* [Work to complete]: Report each line of the entries that includes "calls" by copying it.

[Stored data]
[Start of Attachment]

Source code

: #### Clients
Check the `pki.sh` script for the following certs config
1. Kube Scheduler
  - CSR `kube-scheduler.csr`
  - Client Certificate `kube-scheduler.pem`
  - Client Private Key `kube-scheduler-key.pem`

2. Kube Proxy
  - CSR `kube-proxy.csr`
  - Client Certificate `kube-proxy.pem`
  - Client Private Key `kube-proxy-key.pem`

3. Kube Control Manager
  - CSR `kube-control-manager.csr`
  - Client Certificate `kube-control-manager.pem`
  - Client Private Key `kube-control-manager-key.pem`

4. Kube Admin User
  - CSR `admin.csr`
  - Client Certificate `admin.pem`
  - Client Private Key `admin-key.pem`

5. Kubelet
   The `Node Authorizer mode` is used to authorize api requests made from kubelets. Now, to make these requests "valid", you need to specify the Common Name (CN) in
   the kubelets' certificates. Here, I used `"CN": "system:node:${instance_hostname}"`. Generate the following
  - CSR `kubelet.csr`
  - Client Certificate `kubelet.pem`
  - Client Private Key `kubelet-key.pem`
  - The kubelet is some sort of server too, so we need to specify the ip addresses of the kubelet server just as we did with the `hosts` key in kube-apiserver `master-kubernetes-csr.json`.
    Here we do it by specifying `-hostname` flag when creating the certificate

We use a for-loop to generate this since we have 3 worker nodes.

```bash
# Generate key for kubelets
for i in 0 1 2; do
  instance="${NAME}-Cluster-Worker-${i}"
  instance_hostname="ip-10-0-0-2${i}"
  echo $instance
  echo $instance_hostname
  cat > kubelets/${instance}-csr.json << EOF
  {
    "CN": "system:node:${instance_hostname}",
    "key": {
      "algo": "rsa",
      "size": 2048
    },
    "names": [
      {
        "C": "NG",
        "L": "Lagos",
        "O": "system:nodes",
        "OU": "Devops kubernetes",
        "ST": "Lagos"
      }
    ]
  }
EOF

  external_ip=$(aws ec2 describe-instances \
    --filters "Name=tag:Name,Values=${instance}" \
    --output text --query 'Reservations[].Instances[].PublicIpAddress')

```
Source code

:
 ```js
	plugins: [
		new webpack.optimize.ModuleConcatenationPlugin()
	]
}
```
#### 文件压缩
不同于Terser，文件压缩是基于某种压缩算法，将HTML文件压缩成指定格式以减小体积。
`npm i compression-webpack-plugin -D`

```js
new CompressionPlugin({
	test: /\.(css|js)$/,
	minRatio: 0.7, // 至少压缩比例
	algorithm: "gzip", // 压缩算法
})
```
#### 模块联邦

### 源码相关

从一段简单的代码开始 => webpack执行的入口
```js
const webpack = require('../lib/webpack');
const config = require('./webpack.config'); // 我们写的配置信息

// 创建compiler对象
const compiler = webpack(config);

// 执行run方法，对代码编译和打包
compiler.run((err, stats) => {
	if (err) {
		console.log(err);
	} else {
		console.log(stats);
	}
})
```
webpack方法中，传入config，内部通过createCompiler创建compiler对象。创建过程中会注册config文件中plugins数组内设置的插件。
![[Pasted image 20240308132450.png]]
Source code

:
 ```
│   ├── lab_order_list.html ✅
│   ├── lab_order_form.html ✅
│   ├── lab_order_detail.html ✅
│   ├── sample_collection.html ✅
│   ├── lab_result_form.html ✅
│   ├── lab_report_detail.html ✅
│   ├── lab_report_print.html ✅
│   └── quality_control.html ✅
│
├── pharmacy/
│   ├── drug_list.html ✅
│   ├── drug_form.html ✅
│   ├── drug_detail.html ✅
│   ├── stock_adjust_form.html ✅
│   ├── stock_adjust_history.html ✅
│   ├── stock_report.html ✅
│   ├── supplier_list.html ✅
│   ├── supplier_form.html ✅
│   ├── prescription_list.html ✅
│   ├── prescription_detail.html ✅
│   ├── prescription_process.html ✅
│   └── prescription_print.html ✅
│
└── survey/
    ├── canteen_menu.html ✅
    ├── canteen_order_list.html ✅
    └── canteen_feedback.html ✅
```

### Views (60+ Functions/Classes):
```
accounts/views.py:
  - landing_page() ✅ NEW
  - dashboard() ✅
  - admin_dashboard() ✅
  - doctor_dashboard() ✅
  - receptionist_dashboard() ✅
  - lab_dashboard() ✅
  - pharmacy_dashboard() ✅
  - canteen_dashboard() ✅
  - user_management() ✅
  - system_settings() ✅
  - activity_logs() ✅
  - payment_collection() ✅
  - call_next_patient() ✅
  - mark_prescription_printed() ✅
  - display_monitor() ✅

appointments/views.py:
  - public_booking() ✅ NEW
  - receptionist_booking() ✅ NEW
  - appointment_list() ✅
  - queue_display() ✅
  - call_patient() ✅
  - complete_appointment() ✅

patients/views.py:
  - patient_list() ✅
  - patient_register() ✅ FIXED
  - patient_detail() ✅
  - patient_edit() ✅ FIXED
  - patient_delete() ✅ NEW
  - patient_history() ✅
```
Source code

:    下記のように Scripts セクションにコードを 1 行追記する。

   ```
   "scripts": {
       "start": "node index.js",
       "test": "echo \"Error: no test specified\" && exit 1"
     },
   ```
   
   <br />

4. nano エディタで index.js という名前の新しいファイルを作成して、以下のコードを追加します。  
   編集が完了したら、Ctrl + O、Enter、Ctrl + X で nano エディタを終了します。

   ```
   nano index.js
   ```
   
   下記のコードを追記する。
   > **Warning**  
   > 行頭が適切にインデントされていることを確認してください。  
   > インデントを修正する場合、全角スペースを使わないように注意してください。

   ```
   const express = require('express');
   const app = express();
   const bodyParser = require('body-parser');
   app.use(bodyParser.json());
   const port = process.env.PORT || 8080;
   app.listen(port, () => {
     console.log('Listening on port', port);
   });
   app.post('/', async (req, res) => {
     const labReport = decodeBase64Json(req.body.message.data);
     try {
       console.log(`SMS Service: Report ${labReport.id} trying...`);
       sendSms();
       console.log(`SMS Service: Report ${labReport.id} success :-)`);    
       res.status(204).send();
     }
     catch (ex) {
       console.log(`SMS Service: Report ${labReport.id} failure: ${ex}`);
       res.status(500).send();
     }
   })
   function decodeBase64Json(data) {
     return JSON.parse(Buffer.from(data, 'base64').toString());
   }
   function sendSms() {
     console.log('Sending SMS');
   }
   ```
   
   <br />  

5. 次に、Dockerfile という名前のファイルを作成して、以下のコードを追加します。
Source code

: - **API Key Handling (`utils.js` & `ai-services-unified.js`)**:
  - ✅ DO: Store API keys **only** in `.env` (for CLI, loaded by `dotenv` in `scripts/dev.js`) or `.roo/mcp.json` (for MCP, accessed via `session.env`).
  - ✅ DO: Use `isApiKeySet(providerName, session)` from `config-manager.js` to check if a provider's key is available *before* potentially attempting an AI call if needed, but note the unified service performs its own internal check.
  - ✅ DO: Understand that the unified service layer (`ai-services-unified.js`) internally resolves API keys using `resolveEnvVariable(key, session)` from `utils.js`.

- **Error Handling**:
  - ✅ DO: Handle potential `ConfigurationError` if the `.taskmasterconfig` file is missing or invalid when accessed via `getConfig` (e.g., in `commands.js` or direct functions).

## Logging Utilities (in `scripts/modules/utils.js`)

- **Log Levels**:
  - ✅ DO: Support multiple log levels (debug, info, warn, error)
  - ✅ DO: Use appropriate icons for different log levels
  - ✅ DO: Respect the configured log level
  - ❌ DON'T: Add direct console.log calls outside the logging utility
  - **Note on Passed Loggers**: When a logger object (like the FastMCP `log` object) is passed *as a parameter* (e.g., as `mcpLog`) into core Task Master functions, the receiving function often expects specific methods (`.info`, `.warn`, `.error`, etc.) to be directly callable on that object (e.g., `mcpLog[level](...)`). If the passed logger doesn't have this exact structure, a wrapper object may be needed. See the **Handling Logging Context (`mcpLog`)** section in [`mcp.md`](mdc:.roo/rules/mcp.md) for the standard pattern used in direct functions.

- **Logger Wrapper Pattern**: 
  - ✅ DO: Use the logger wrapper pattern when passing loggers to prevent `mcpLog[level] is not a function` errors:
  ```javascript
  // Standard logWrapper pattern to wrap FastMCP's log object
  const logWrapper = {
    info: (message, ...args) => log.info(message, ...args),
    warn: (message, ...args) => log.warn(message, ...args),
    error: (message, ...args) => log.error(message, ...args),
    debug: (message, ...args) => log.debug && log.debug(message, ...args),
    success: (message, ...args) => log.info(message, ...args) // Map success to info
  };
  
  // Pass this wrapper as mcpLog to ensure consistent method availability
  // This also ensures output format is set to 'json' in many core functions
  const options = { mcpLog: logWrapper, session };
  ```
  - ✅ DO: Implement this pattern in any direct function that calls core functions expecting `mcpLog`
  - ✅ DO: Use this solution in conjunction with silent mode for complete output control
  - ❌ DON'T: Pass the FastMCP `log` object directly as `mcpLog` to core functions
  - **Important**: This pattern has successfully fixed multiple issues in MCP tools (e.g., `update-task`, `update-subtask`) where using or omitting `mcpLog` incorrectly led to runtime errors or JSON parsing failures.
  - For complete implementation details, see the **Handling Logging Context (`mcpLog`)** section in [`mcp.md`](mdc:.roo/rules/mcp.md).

[End of Attachment]

* [Exercise response]:
  - ❌ DON'T: Add direct console.log calls outside the logging utility
  - ✅ DO: Implement this pattern in any direct function that calls core functions expecting `mcpLog`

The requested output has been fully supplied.